Work to be completed:
Down to the last line, restate the material below exactly.

Data shown:
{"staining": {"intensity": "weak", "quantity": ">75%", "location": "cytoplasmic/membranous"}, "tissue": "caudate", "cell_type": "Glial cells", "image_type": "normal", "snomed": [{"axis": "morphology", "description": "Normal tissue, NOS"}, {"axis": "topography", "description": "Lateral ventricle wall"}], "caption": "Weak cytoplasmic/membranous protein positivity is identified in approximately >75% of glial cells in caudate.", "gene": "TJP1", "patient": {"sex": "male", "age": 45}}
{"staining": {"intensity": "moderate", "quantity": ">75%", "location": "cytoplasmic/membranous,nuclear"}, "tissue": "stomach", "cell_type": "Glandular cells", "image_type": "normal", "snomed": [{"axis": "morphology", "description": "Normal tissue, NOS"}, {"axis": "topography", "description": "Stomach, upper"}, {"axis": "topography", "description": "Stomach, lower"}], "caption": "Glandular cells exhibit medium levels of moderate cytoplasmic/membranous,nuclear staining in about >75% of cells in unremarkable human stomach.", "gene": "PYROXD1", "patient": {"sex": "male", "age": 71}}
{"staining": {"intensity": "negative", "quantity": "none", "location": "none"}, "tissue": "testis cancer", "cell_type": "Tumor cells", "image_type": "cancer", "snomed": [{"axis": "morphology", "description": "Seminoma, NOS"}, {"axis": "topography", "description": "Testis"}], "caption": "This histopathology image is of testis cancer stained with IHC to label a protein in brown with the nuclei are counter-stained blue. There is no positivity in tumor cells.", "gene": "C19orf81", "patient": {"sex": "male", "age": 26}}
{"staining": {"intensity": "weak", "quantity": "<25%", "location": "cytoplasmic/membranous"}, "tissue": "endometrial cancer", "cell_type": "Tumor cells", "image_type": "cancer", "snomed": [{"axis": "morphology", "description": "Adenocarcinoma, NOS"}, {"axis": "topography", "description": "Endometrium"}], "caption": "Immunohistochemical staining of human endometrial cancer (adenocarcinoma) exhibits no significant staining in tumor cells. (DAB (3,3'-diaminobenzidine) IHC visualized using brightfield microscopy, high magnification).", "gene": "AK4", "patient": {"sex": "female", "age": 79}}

Response:
{"staining": {"intensity": "weak", "quantity": ">75%", "location": "cytoplasmic/membranous"}, "tissue": "caudate", "cell_type": "Glial cells", "image_type": "normal", "snomed": [{"axis": "morphology", "description": "Normal tissue, NOS"}, {"axis": "topography", "description": "Lateral ventricle wall"}], "caption": "Weak cytoplasmic/membranous protein positivity is identified in approximately >75% of glial cells in caudate.", "gene": "TJP1", "patient": {"sex": "male", "age": 45}}
{"staining": {"intensity": "moderate", "quantity": ">75%", "location": "cytoplasmic/membranous,nuclear"}, "tissue": "stomach", "cell_type": "Glandular cells", "image_type": "normal", "snomed": [{"axis": "morphology", "description": "Normal tissue, NOS"}, {"axis": "topography", "description": "Stomach, upper"}, {"axis": "topography", "description": "Stomach, lower"}], "caption": "Glandular cells exhibit medium levels of moderate cytoplasmic/membranous,nuclear staining in about >75% of cells in unremarkable human stomach.", "gene": "PYROXD1", "patient": {"sex": "male", "age": 71}}
{"staining": {"intensity": "negative", "quantity": "none", "location": "none"}, "tissue": "testis cancer", "cell_type": "Tumor cells", "image_type": "cancer", "snomed": [{"axis": "morphology", "description": "Seminoma, NOS"}, {"axis": "topography", "description": "Testis"}], "caption": "This histopathology image is of testis cancer stained with IHC to label a protein in brown with the nuclei are counter-stained blue. There is no positivity in tumor cells.", "gene": "C19orf81", "patient": {"sex": "male", "age": 26}}
{"staining": {"intensity": "weak", "quantity": "<25%", "location": "cytoplasmic/membranous"}, "tissue": "endometrial cancer", "cell_type": "Tumor cells", "image_type": "cancer", "snomed": [{"axis": "morphology", "description": "Adenocarcinoma, NOS"}, {"axis": "topography", "description": "Endometrium"}], "caption": "Immunohistochemical staining of human endometrial cancer (adenocarcinoma) exhibits no significant staining in tumor cells. (DAB (3,3'-diaminobenzidine) IHC visualized using brightfield microscopy, high magnification).", "gene": "AK4", "patient": {"sex": "female", "age": 79}}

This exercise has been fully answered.